Et en conséquence, "l'offre de chiffrement individuel de chaque appareil, pour rendre tout message pianoté illisible par un tiers, est en expansion", cite-t-il en exemple.

"Il y a tout un nouveau secteur d'activité autour de l'identité numérique, la gestion des données et leur monétisation par chacun d'entre nous", affirme pour sa part l'Américaine Brittany Kaiser.

"Les gens se sentent vraiment inquiets", insiste l'ancienne responsable repentie de la société Cambridge Analytica qui, au printemps 2018, s'est retrouvée au cœur du scandale d'utilisation de données Facebook, dans le but présumé de faire gagner le Brexit au Royaume-Uni et Donald Trump à la présidentielle américaine en 2016.

Elle a depuis créé la fondation "Own your data" ("Possédez vos données") et ne cesse de dénoncer les abus d'un secteur qui fait des bénéfices de l'exploitation des données personnelles des internautes à leur insu.

- "Sphère protectrice" -

Lors d'une des conférences à laquelle elle participait, parmi la trentaine consacrée à cette thématique, le public semble sensible à ses arguments. A la question "les réseaux sociaux ont-ils détruit notre vie privée?", trois quarts des participants ont répondu oui.

Brittany Kaiser admet toutefois qu'il sera "difficile" de faire que les produits et les services répondant à cette nouvelle inquiétude atteignent le seuil d'une "adoption de masse".

Mais "les minorités peuvent transformer les marchés", argumente Brendan Eich, chantre d'une "confidentialité par défaut".
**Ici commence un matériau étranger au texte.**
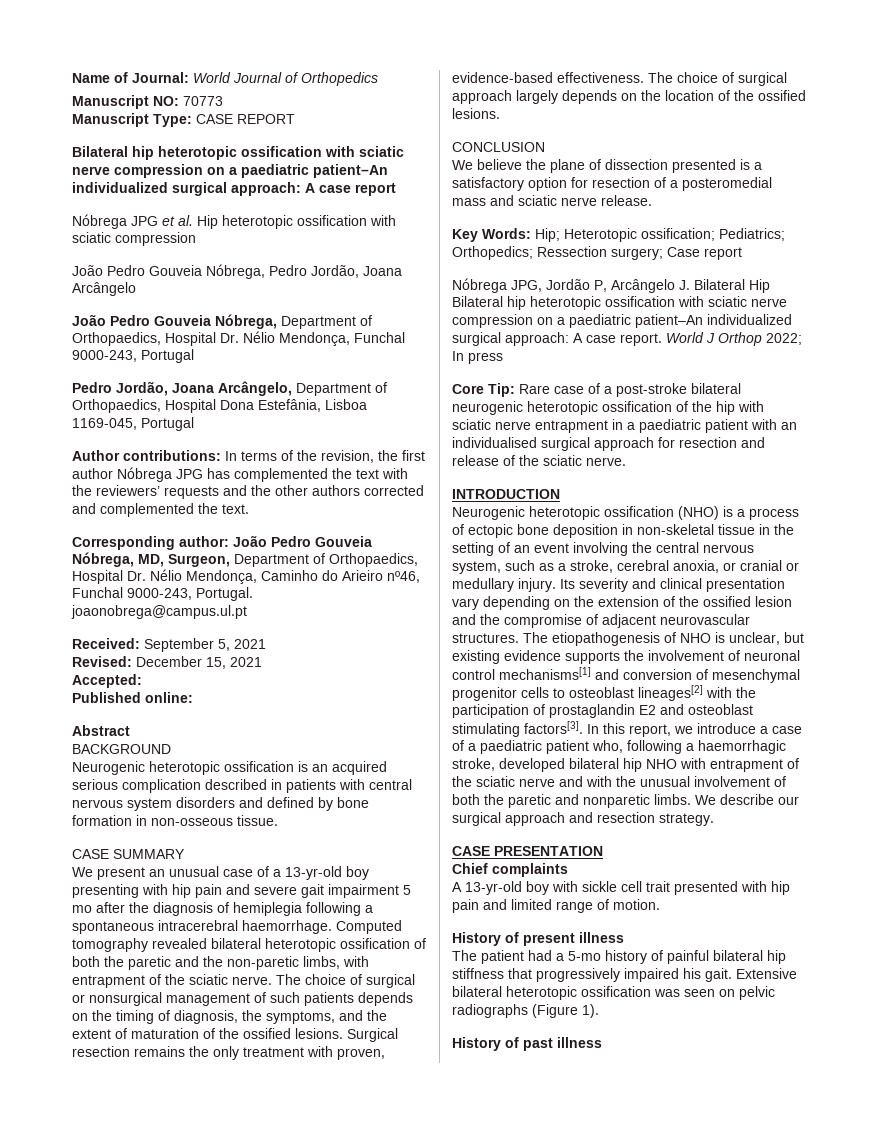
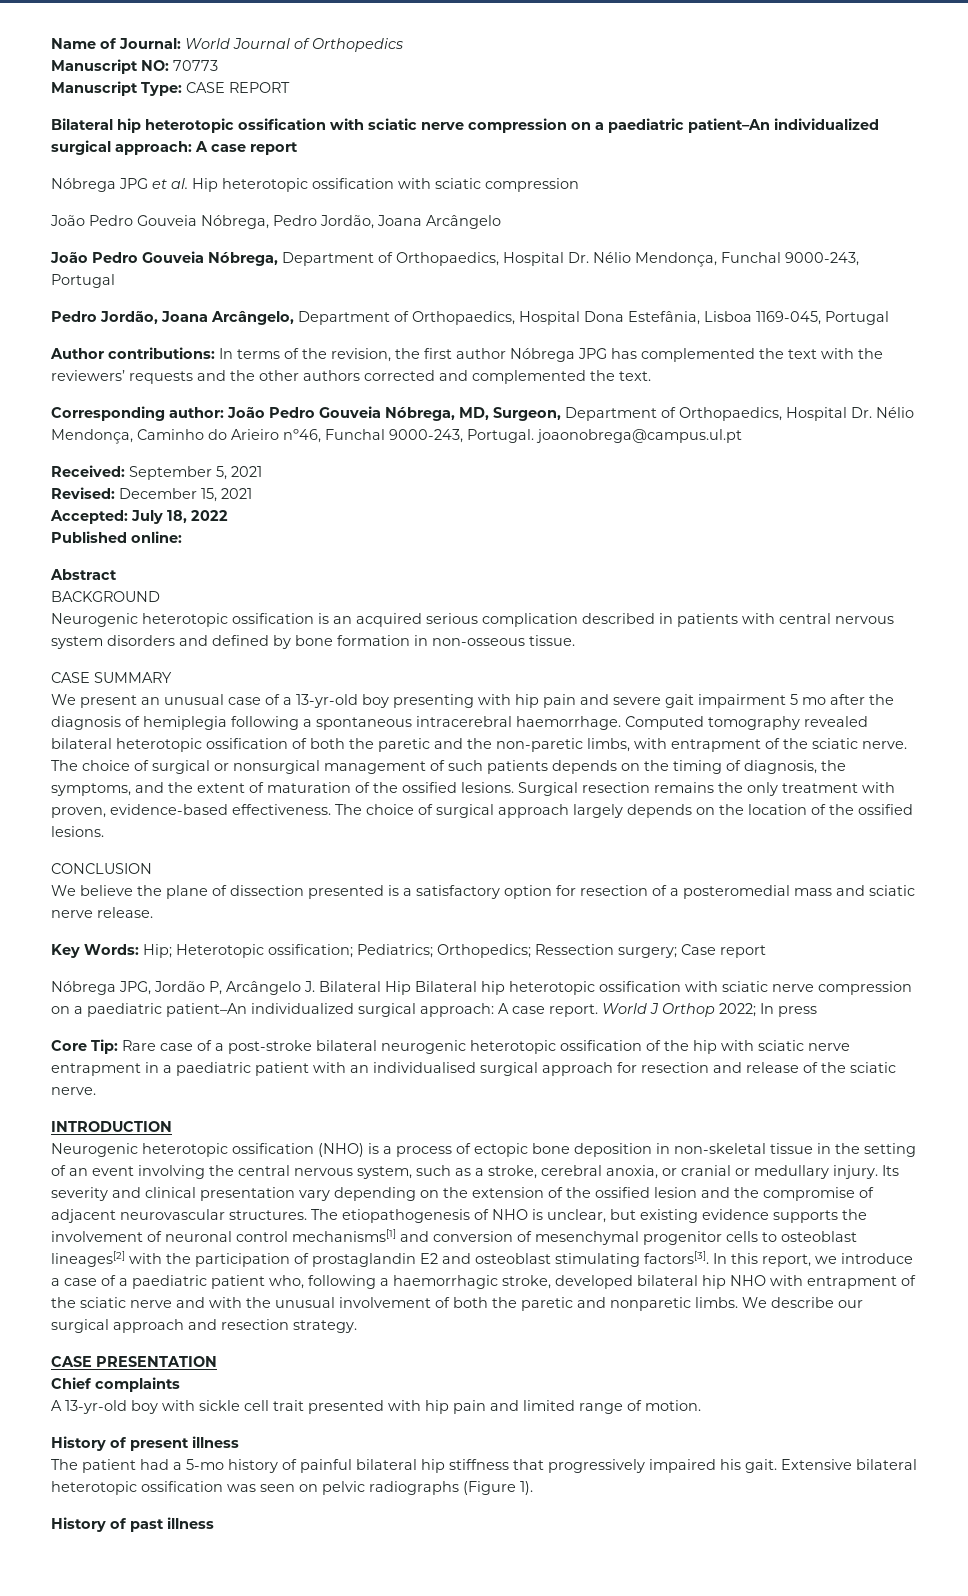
(142, 681) none -> [131,510,228,524] July 18, 2022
Créateur d'un des langages de programmation les plus utilisés, il est venu à Lisbonne vanter les mérites de Brave, un navigateur internet censé permettre aux internautes de se protéger contre la collecte de leurs données personnelles et la publicité non désirée.

"La prise de conscience prend de l'ampleur et ne disparaîtra plus", affirme à l'AFP ce co-fondateur de Mozilla, organisation à but non lucratif à l'origine du navigateur indépendant Firefox.
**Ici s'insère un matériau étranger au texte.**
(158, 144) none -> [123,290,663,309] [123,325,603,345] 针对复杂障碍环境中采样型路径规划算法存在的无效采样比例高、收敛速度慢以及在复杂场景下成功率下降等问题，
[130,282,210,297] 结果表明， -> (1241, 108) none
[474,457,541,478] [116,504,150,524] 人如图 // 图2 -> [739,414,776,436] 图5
Présenté comme l'inventeur de la première monnaie virtuelle, David Chaum estime lui aussi que l'économie numérique traverse "un moment historique". Selon lui, "il est très difficile de régler tous les problèmes de confidentialité mais il est nécessaire et suffisant de créer une sphère protectrice pour chaque personne".

Avec son projet Elixxir, il planche sur une application de messagerie mobile couplée à un système de paiement virtuel de type WeChat, plateforme phare du géant chinois Tencent, mais qui serait inaccessible aux gouvernements.

- "Exigence de base" -

Dans le sillage de ces pionniers déçus par l'évolution de l'économie numérique, le Britannique James Chance vient à 30 ans de quitter Google pour lancer sa startup yourself.online, qui propose aux internautes de retrouver des données personnelles restées publiques sans leur consentement.

"Le plus choquant, c'est l'échelle du problème, dit-il à l'AFP devant son petit stand au Web Summit. Nous trouvons des données personnelles pour 80% des personnes qui nous sollicitent. Cela peut-être un numéro de téléphone, une adresse mail ou une date de naissance."

"Certaines entreprises recueillent les traces que nous laissons sur le web et les utilisent pour déterminer si quelqu'un peut obtenir un emploi ou un emprunt", affirme-t-il.

Vilipendé partout dans le monde pour ne pas assez sécuriser ses données, Facebook a promis récemment de chiffrer les conversations de sa plateforme de messagerie instantanée Messenger de bout en bout, comme l'est déjà son autre application WhatsApp.

La protection de la vie privée est devenue "une exigence de base des usagers", reconnaît Jay Sullivan, embauché l'été dernier par Facebook pour travailler chez Messenger en tant que directeur de la confidentialité et de l'intégrité.

L'époque où son nouveau patron Mark Zuckerberg pouvait affirmer crânement que la volonté de sauvegarder sa vie privée ne faisait plus partie de la "norme sociale" semble révolue. C'était il y a presque dix ans.